*ACTIVITY 1*.
Reproduce verbatim the stretch from "I didn’t mean" through "rust over it." in the forum post about storing cars.

*DOCUMENT TEXT*.

Love 'em both. My old Pa had an HK Brougham 307, turquoise with black roof, always loved that car. Unfortunately,he sold it in '71.
I didn’t mean you warm up your car and take it for a drive around the block when talking of a short trip, I meant 50 odd miles or so as I don’t consider 10 is even enough to get residual heat well and truly soaked into everything.
A long trip to me is anything over a hundred miles plus like having a day out with the car and I don’t recommend it as being the best way if you are only going to do it a couple of times a year.
Driving it regularly like every few weeks is your best bet or be prepared to pay for deterioration.
I live by the ocean which also introduces a lot of problems as everything metal around my home inside the garage and out has rust over it.
The chrome bumpers on my XY after just a year of neglect are covered with surface rush that won’t polish out and will need to be re-plated and much of the bright work trim will require a machine polish.
Most of my cars are stored out on the farm in far North West NSW which is hot and dry and far better for them than at my home on the coast.
I’ve been storing cars for over 30 years and almost all get driven regularly and if the batteries are healthy to start with I don’t even bother to disconnect them or use trickle chargers as they’ll start first kick as long as there is fuel in the system.

*PROVIDED INFORMATION*.
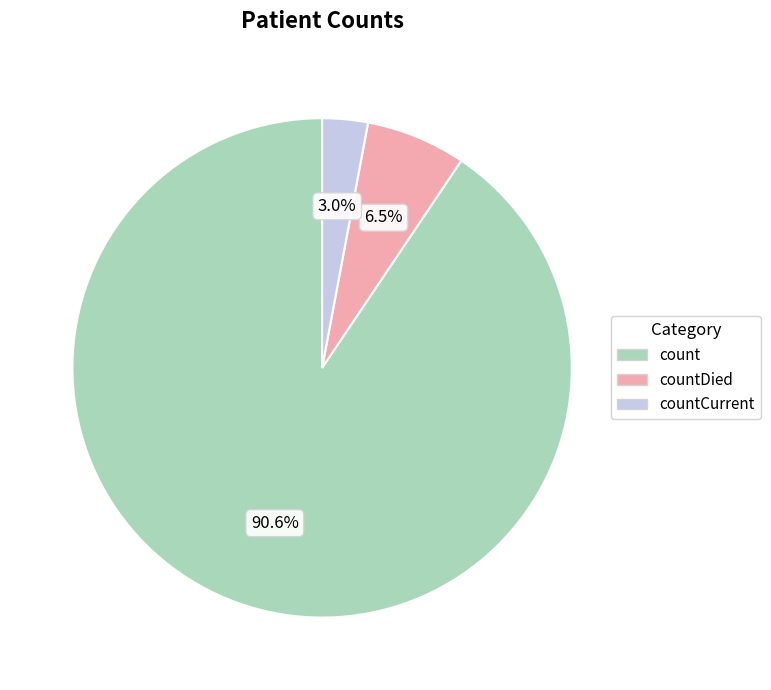

How many segments does this pie chart have?

3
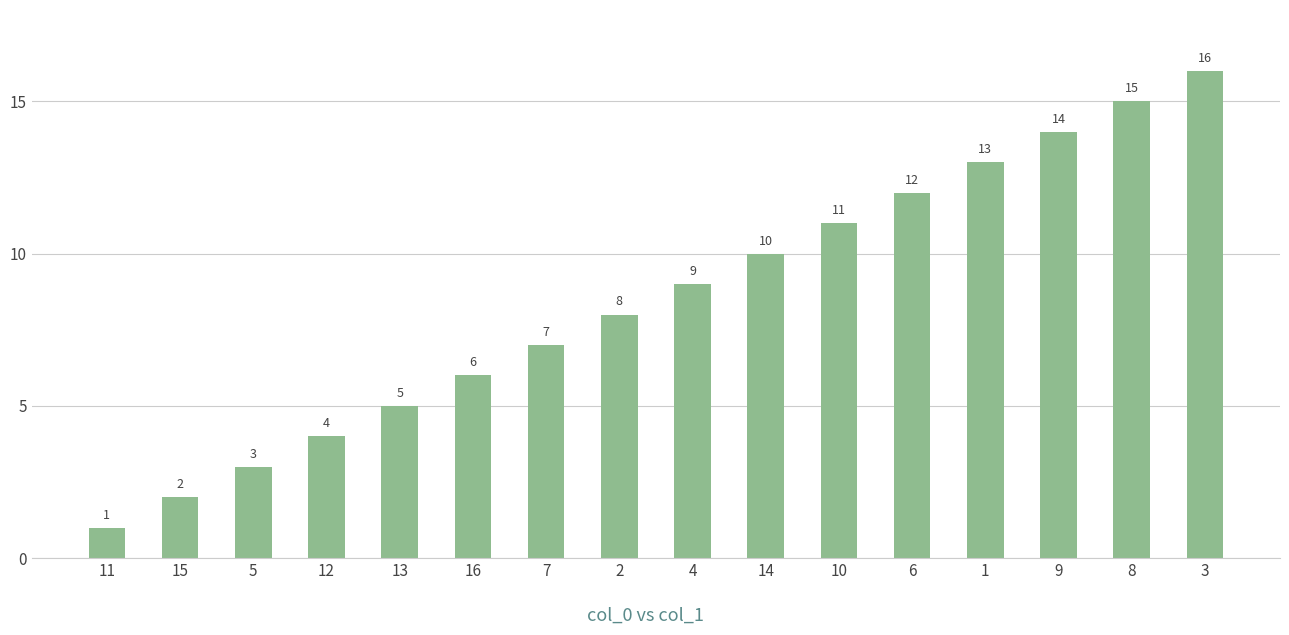

What is the sum of the values at 3 and 5?

19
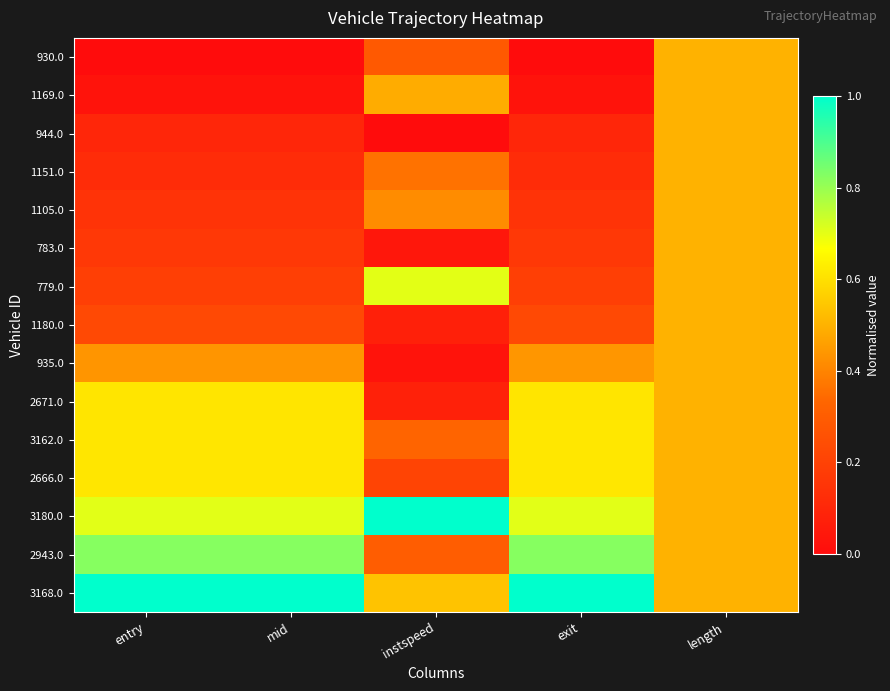

How many data points does each series have?

5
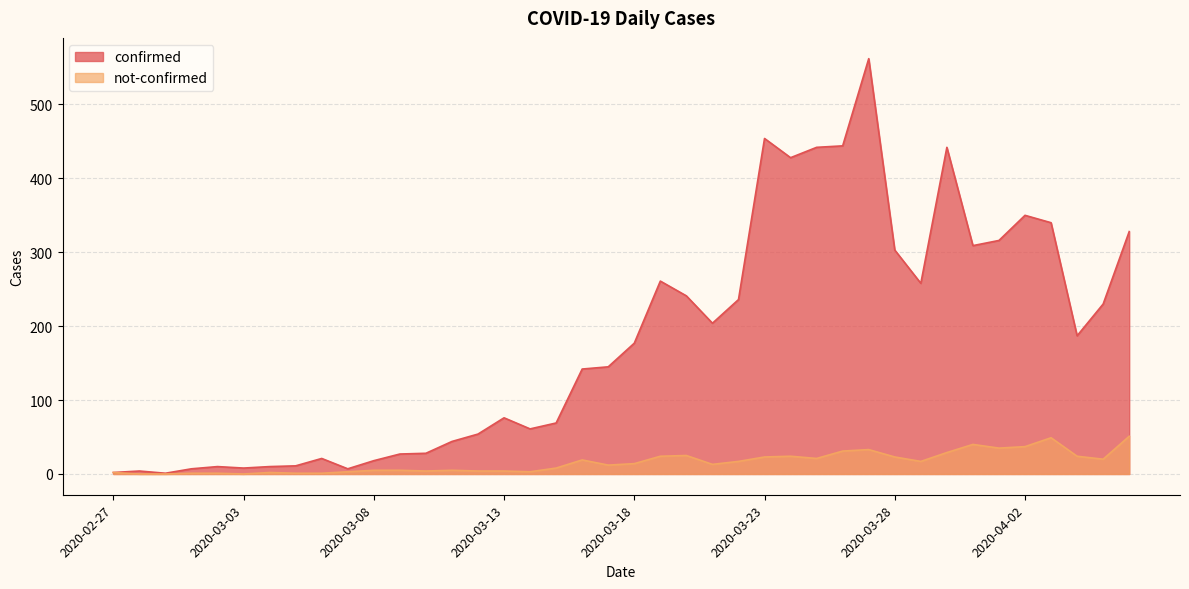

Is it true that not-confirmed equals 41 at 2020-03-23?

False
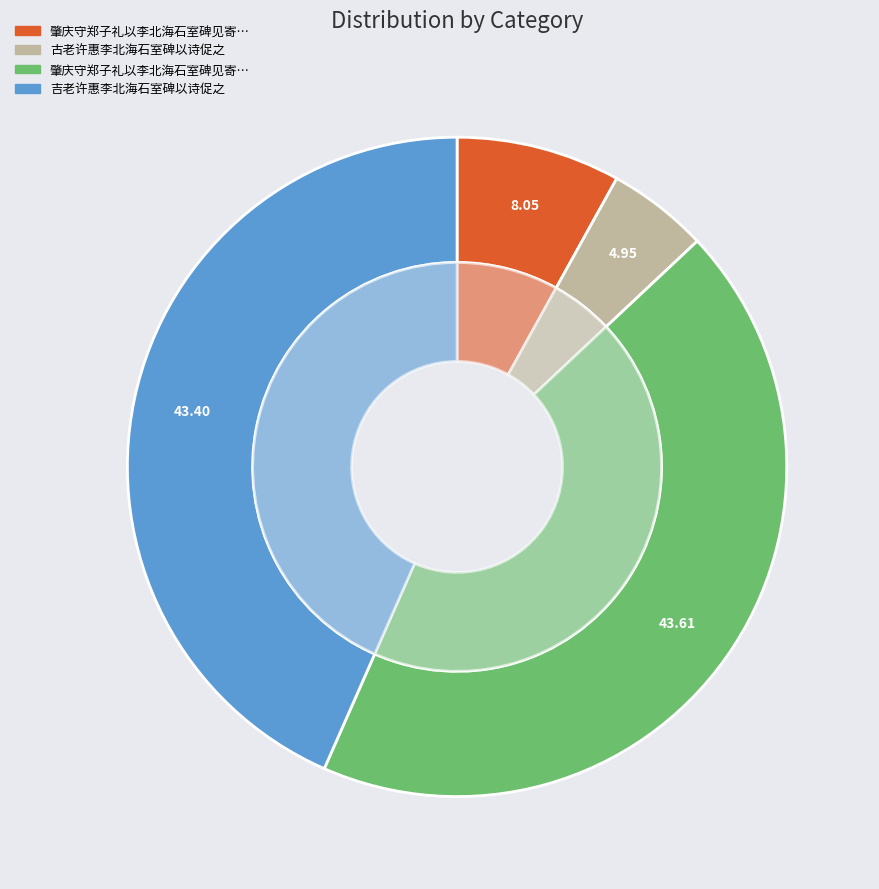

Combined, what portion of the pie is 肇庆守郑子礼以李北海石室碑见寄辄次山谷老人韵为谢 and 吉老许惠李北海石室碑以诗促之?

87.0%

*ACTIVITY 2*.
Rewrite all of the records above, changing every occurrence of "pie" to "donut" and leaving everything else unchanged. Omit the pictures from the answer.

*EXERCISE SOLUTION 1*.
I didn’t mean you warm up your car and take it for a drive around the block when talking of a short trip, I meant 50 odd miles or so as I don’t consider 10 is even enough to get residual heat well and truly soaked into everything.
A long trip to me is anything over a hundred miles plus like having a day out with the car and I don’t recommend it as being the best way if you are only going to do it a couple of times a year.
Driving it regularly like every few weeks is your best bet or be prepared to pay for deterioration.
I live by the ocean which also introduces a lot of problems as everything metal around my home inside the garage and out has rust over it.

*EXERCISE SOLUTION 2*.
How many segments does this donut chart have?

3

What is the sum of the values at 3 and 5?

19

How many data points does each series have?

5

Is it true that not-confirmed equals 41 at 2020-03-23?

False

Combined, what portion of the donut is 肇庆守郑子礼以李北海石室碑见寄辄次山谷老人韵为谢 and 吉老许惠李北海石室碑以诗促之?

87.0%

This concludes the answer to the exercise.